▸ Given text:

/---

Credit default swaps on GE Capital traded as wide as 20 points up front area this morning. For some color on what this means, in the days following Lehman's collapse, Goldman Sachs never traded this wide and Morgan Stanley might have ticked this wide, but only for a day or two.
In my opinion there are a number of things coming together to create this problem, beyond the obvious that GE was highly exposed to various areas of the economy now weakening. First, GE may have had a legitimate AAA-rated business model if one assumed that access to short-term financing was always and everywhere a given. Now that's obviously not the case. You simply can't make the case for any firm being rating AAA who needs constant access to short-term markets. That's even forgetting all about GE's exposures. So GE will be downgraded from AAA, its only a question of when and by how much.
On top of that, there are thousands of investors who bought GE securities over the years with the attitude that "hey, its AAA! What's the risk?" Some of those buyers had dumped the bonds over the course of the last year as it became increasingly obvious that GE would be impacted by the financial crisis. Bill Gross was saying as much on CNBC this morning. These buyers include everyone from big foreign investors to little retail accounts. And why can't I shake the feeling that it also includes Mr. Gross himself?
And remember that a lot of the same people got burned with AIG, which was also AAA-rated just a few years ago.
GE Capital's business model can be boiled down to this: every risk has a price, and we'll price every risk. Note that this was basically the same business model AIG was running. Maybe GE is running it better, but its the same idea. And that's not to say that GE is going to have the same fate as AIG. But consider the conundrum: GE has huge de facto leverage which it needs to reduce. But it cannot sell enough assets at today's distressed prices to actually reduce leverage. You'd like to think that if the assets are good, GE can just let time and normal cash flow solve their problem.
But that isn't a realistic option. First, if ratings agencies downgrade GE Capital enough they'll have to post additional collateral against existing contracts, and that's exactly what the proximate cause of AIG's collapse. Second, GE Capital really can't operate with less than a AA rating or so. The funding costs would be too high. Maybe they could get away with A, but certainly not BBB. But under current circumstances, I really think BBB is the right rating. Again, you'd like to think GE Capital could go into quasi-run off and eventually regain a decent credit rating, but I just don't think market conditions allow for that sort of slow transition.
This is also why I doubt they could do a spin-off of GE Capital. If GE combined is looking at a A-level rating, GE Capital alone would either get a much lower rating, or GE Inc. would have to pledge even more cash to GE Capital in the spin-off. On top of all that, from a shareholder perspective, if you believe in GE Capital long-term, why sell now when valuation is going to be at a minimum?
These kinds of no-win scenarios are an unfortunate consequence of current economic conditions. Firms need to rejigger their leverage and asset mix, but the problem is so universal that no one has the cash to transact. Then you have companies who probably could have survived had they been granted the luxury of time, but no such luxury is available.

\---

▸ Record set:

/---

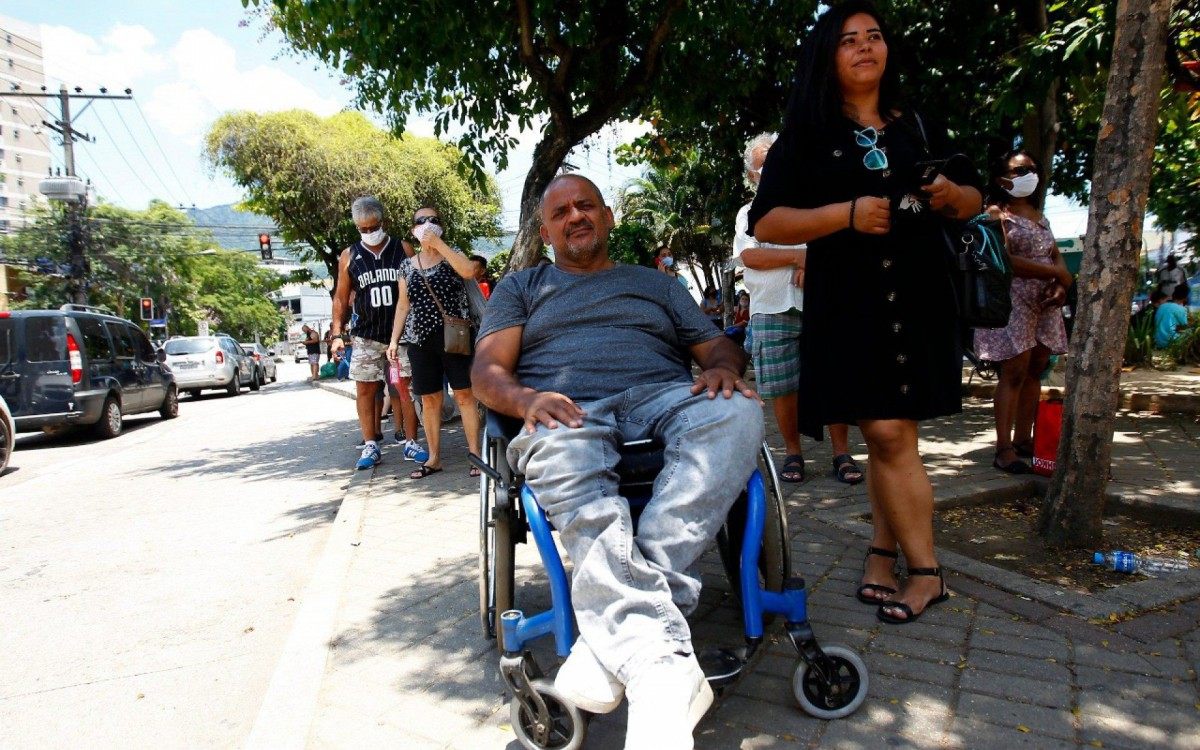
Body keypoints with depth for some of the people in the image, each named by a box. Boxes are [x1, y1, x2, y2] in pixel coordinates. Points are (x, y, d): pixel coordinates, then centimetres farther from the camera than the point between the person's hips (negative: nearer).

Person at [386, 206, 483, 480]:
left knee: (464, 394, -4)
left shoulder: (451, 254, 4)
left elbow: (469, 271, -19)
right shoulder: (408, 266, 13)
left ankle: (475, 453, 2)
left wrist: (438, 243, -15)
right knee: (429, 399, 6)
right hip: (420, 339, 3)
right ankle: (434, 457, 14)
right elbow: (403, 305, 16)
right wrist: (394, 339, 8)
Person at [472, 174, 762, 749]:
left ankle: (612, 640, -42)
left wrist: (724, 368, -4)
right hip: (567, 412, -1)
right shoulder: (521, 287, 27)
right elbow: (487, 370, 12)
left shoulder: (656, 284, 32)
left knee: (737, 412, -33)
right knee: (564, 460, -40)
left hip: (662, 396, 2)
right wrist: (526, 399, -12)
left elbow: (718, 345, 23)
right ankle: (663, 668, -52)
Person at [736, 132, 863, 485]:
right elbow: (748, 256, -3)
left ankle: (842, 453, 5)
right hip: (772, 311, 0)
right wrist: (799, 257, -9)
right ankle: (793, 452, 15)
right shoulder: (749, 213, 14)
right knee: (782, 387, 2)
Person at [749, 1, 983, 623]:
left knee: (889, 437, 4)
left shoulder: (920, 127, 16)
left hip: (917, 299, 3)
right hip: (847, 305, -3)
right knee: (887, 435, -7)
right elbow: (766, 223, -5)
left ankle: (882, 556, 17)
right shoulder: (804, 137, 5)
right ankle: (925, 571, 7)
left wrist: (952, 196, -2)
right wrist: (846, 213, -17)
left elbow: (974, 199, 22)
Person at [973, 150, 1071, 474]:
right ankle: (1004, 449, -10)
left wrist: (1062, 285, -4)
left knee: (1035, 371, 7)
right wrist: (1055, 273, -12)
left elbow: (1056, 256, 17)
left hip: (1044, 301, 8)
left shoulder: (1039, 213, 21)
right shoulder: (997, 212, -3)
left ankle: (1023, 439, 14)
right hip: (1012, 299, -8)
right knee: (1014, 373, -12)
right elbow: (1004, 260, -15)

\---
/---

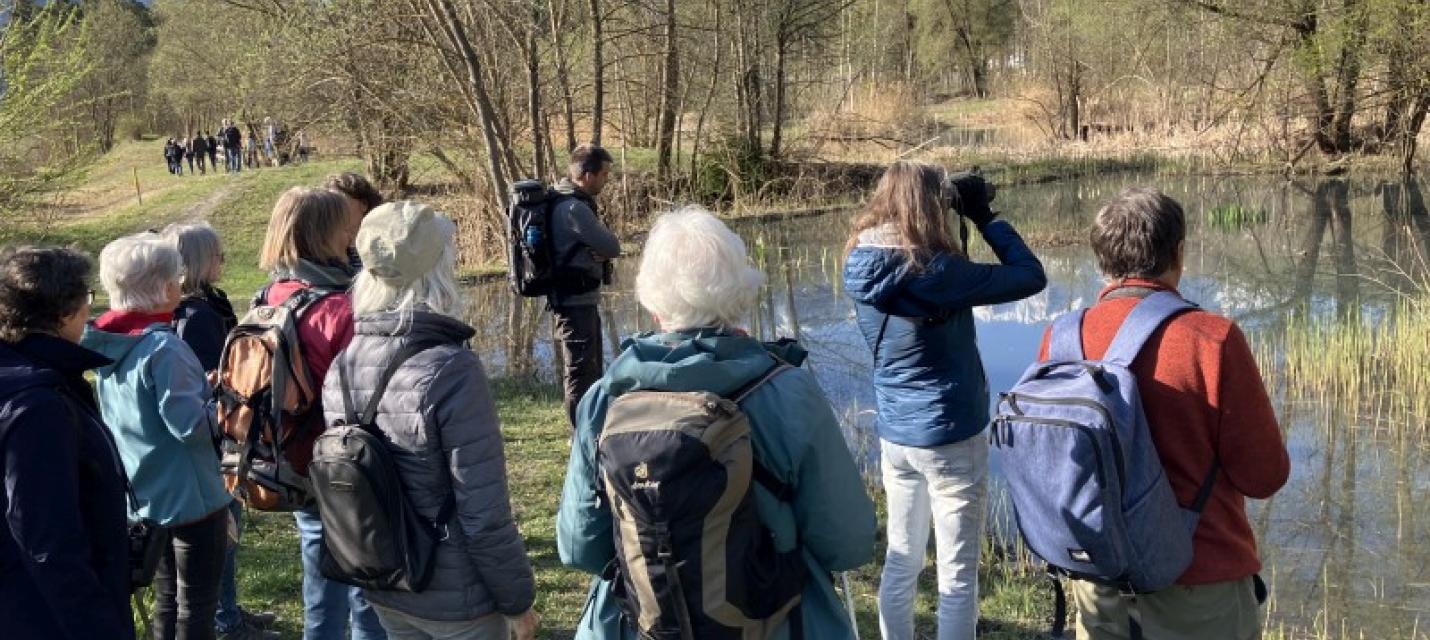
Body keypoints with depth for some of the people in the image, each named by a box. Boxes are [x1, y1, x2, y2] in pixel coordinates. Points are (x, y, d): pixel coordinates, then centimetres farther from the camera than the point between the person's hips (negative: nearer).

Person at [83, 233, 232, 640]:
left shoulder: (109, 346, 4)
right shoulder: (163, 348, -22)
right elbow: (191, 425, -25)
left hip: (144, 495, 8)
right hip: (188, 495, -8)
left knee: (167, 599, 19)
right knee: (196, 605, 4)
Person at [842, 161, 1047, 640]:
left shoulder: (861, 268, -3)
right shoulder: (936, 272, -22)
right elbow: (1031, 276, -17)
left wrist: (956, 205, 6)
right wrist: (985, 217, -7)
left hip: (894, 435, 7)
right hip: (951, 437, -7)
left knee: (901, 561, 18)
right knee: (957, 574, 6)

\---

Reproduce everything in the GE Capital text from "In my opinion" down to "by how much.". The data here is separate material, unrelated to the GE Capital text.

▸ Solution to this exercise:
In my opinion there are a number of things coming together to create this problem, beyond the obvious that GE was highly exposed to various areas of the economy now weakening. First, GE may have had a legitimate AAA-rated business model if one assumed that access to short-term financing was always and everywhere a given. Now that's obviously not the case. You simply can't make the case for any firm being rating AAA who needs constant access to short-term markets. That's even forgetting all about GE's exposures. So GE will be downgraded from AAA, its only a question of when and by how much.